> **The task**
The following data has a line with "line: (70, 90) -> (90, 116), solid -> dashed" and a line with "text: (47, 249) -> (109, 388), 45° -> 24°". Write out exactly those lines and all the lines between them.

> **Given records**

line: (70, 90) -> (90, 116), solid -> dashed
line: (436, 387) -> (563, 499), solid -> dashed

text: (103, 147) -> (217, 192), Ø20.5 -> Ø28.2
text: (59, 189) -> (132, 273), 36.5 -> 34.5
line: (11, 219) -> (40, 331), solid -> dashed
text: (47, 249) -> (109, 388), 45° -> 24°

==

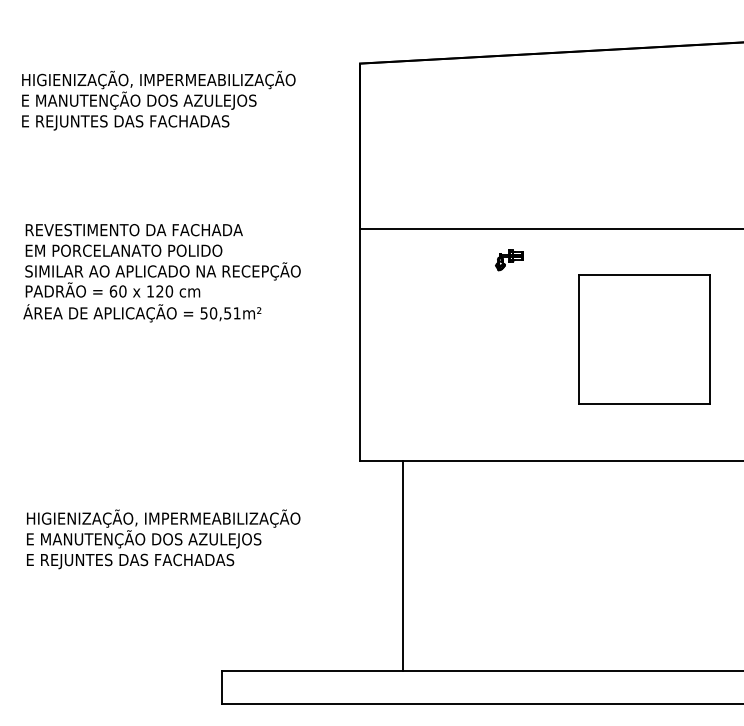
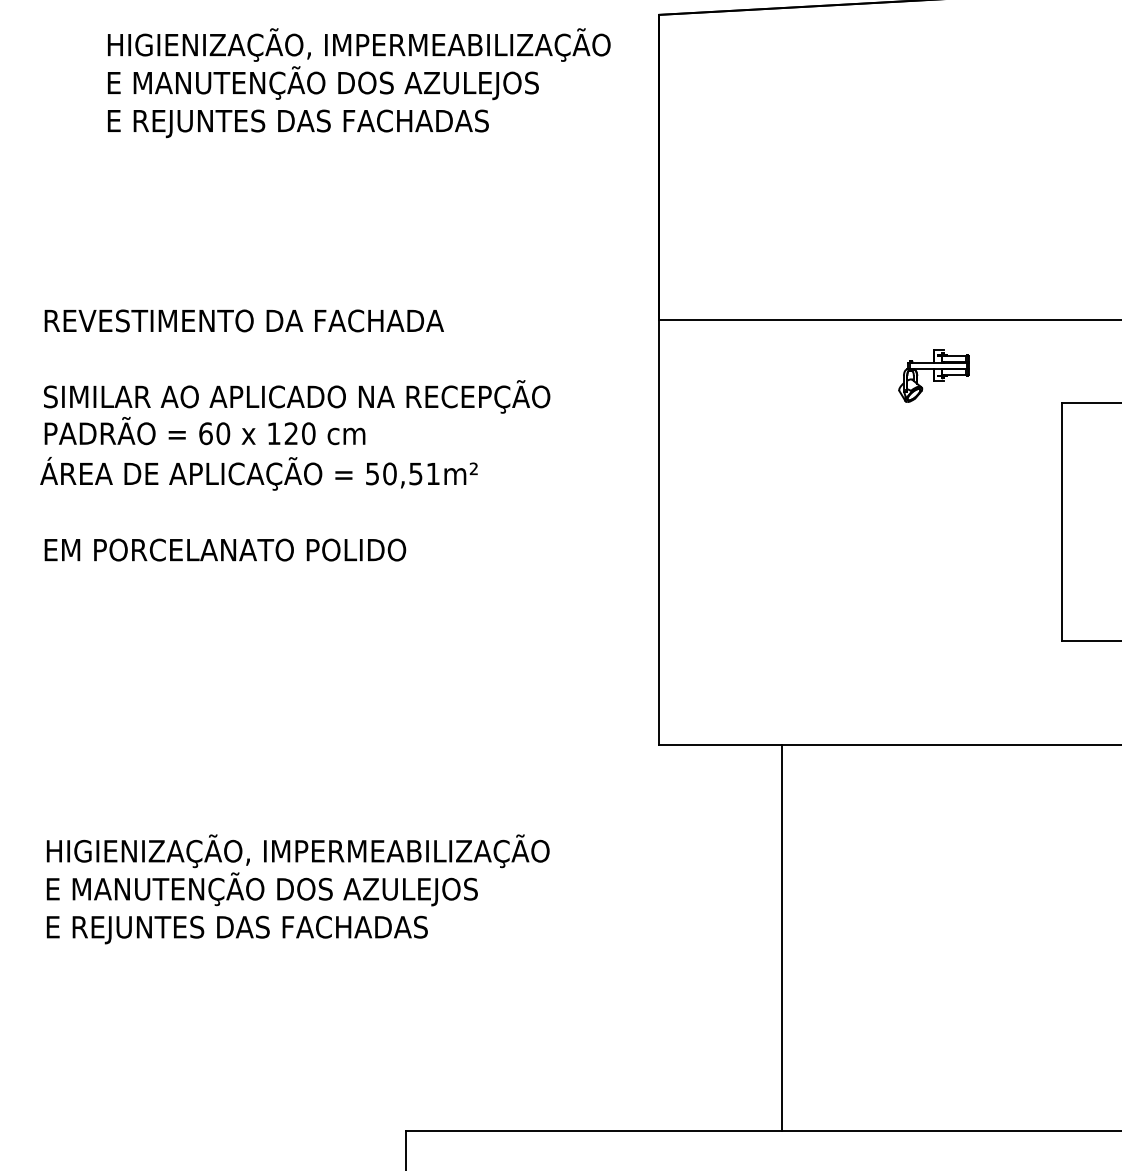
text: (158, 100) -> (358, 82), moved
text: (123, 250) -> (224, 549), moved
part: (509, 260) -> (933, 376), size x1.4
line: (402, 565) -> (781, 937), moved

==

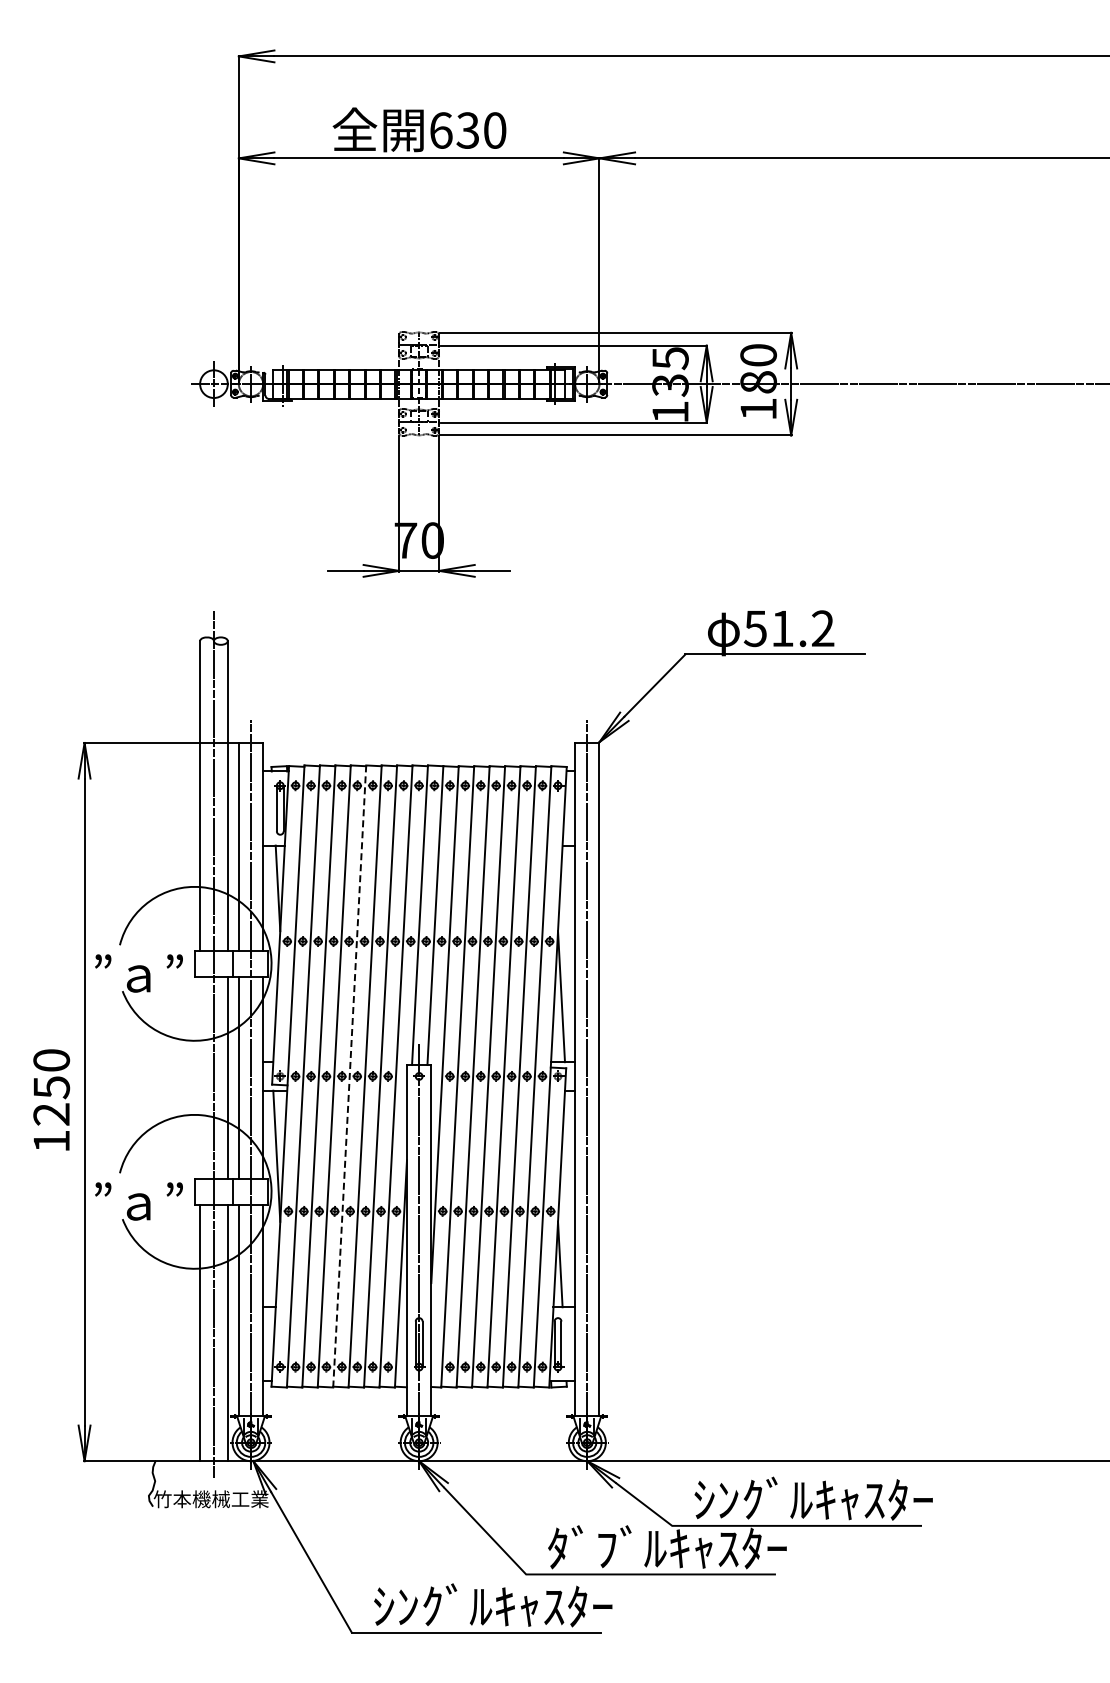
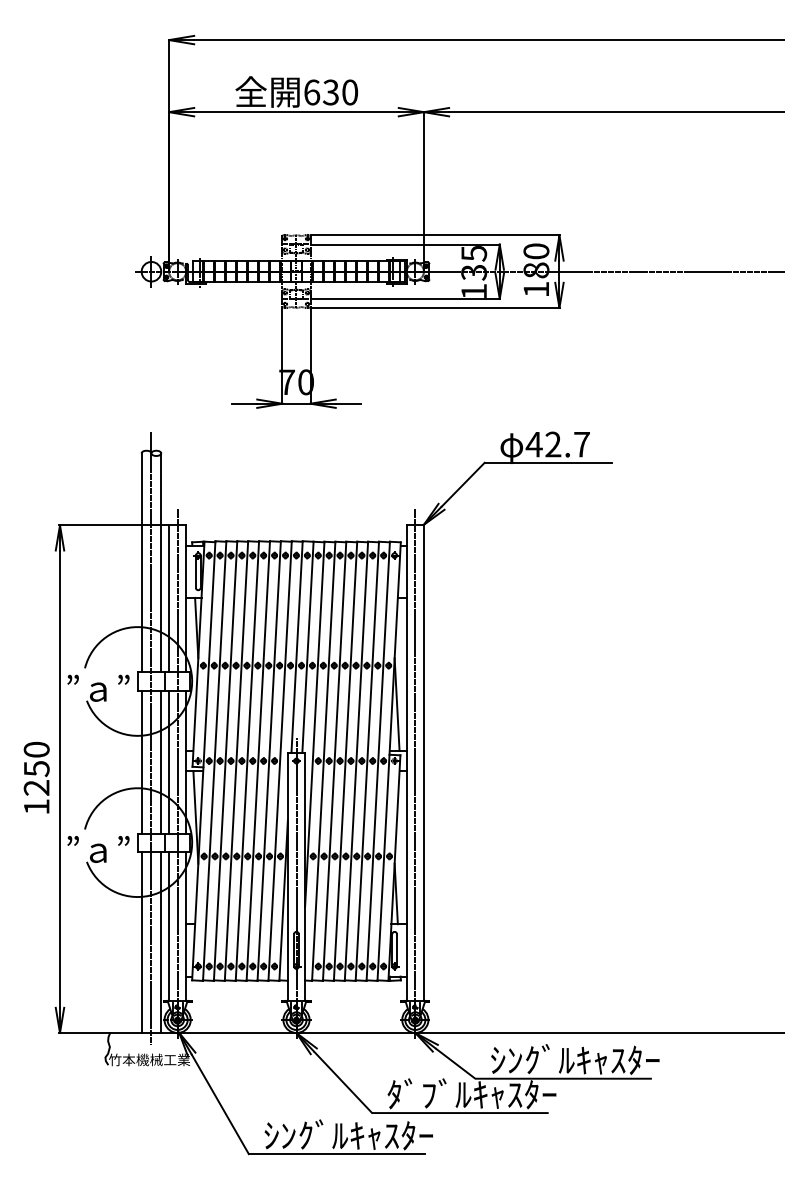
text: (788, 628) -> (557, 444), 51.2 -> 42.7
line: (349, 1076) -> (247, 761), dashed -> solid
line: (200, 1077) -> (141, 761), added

> **Completed task**
line: (70, 90) -> (90, 116), solid -> dashed
line: (436, 387) -> (563, 499), solid -> dashed

text: (103, 147) -> (217, 192), Ø20.5 -> Ø28.2
text: (59, 189) -> (132, 273), 36.5 -> 34.5
line: (11, 219) -> (40, 331), solid -> dashed
text: (47, 249) -> (109, 388), 45° -> 24°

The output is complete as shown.